Country weekend drives were always enormous treats and stress release opportunities, and seeking out compelling retreats and restaurants was our ultimate, most specifically the Sunday drives to view the changing vistas, and to admire the flora and fauna.

It’s extraordinary how time seemed to stand still during those drives. It was easy to forget that the remainder of the world existed, as we were one with nature, and admired the skies splashed with vibrant colours. We have never hesitated to always welcome new adventures, and made sure that we took the scenic routes in all our travels.

How do you know you are making the right move?

Top of the list were the favourites, which people normally added to their bucket list, for those wine excursions in Stellenbosch, Paarl and Franschhoek, and of course our much loved fellow Swartland region of Darling…

After us having put down a deposit for a house in Hout Bay, spent months looking at the benefits and beauty of living in small towns like Arniston, Montagu, Tulbagh,  Paternoster, and the likes of Pringle Bay, we were not prepared for what we saw when we went over the well-engineered Bothmaskloof Pass, located between the towns of Malmesbury and Riebeek Kasteel.

It was as if we were entering a mini French town. We could have actually been anyway in the world, perhaps a small Italian village even. Strangely enough, parts of it also reminded me a little of the small village of Villebois-Lavalette, where my father and stepmother live in France.

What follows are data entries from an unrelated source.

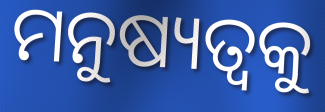
ମନୁଷ୍ୟତ୍ୱକୁ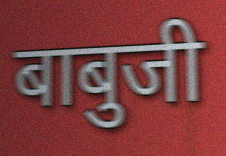
बाबुजीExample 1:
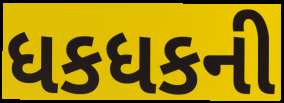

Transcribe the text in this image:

ધકધકની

This place was absolute magic to us, and we immediately felt a sense of peace as we went over the mountain pass, while enjoying the most jaw-dropping views over the local landscape.

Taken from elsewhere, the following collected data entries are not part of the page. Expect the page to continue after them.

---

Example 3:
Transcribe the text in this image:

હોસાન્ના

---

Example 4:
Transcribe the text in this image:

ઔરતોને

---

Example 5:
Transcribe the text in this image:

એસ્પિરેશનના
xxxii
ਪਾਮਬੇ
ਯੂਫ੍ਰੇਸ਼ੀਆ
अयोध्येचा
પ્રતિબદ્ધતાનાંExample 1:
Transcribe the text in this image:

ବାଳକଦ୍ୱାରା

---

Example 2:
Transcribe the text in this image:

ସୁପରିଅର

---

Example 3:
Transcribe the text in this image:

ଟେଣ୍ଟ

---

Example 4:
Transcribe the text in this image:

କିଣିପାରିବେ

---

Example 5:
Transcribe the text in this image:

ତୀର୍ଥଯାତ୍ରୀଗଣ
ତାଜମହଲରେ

… And it was as simple as that

Below was the quaint town of Riebeek Kasteel, at the foot of the pass. It seemed to be one of those towns that had become one of the chic and fashionable places to be seen, with some incredible eateries, and the zest of country life available via a variety of art, theatre culture and craft shops. We were gobsmacked – it was packed with delightful scenery, fascinating history, delicious food, and much more.

We were astounded at the fact that within a 60 minute radius of the Mother City, was an oasis of artists, theatre fundi’s, foodies and intellectuals, buying up cottages and moving out to this small town, and commuting into the city. It’s was really not hard to understand why.

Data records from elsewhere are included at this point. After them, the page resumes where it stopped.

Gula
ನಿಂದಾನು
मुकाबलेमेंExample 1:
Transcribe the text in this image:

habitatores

There was a sense of community, as children played in the street and in the town square.

People kept chickens in their gardens, and shared their chickens’ eggs with us—nothing like our Cape Town life. Neighbours welcomed us with sourdough, and another neighbour gave us two bottles of really expensive wine.

We couldn’t help noticing that in every corner, people greeted us with an authenticity seldom seen in any of the other small towns that we had visited. People just started conversations as we waited to buy a loaf of freshly baked bread at the local baker. It seemed so effortless to immerse ourselves in the towns local culture.

You cannot blame us for having made our home happily here in the Riebeek Valley, surrounded by vineyards, olives groves and wheat lands.  Capetonians as well as people around the country search for getaways, to experience the more relaxed rural and artistic lifestyle that has inspired poets, painters, and playwrights with its beauty. The search is over – come to the Riebeek Valley.

The Swartland and specifically Riebeek Kaastel is a sweep of vineyards, olive groves and outdoor living with museums, wine estates, accommodation, eateries, and beautiful buildings no civilised weekend getaway could be without. Because the Riebeek Valley encompasses so many special spots for foodies, it’s so hard to pick just one.

The entire region is a paradise for food lovers, thanks to the expansive Swartland wine and Olive Route. You can’t go wrong diving into a mouth-watering steak, while pairing it with a bold and full-bodied Syrah (Shiraz).

Don’t leave without trying our famous olives, olive oil, Syrah (Shiraz)and famous port from our region.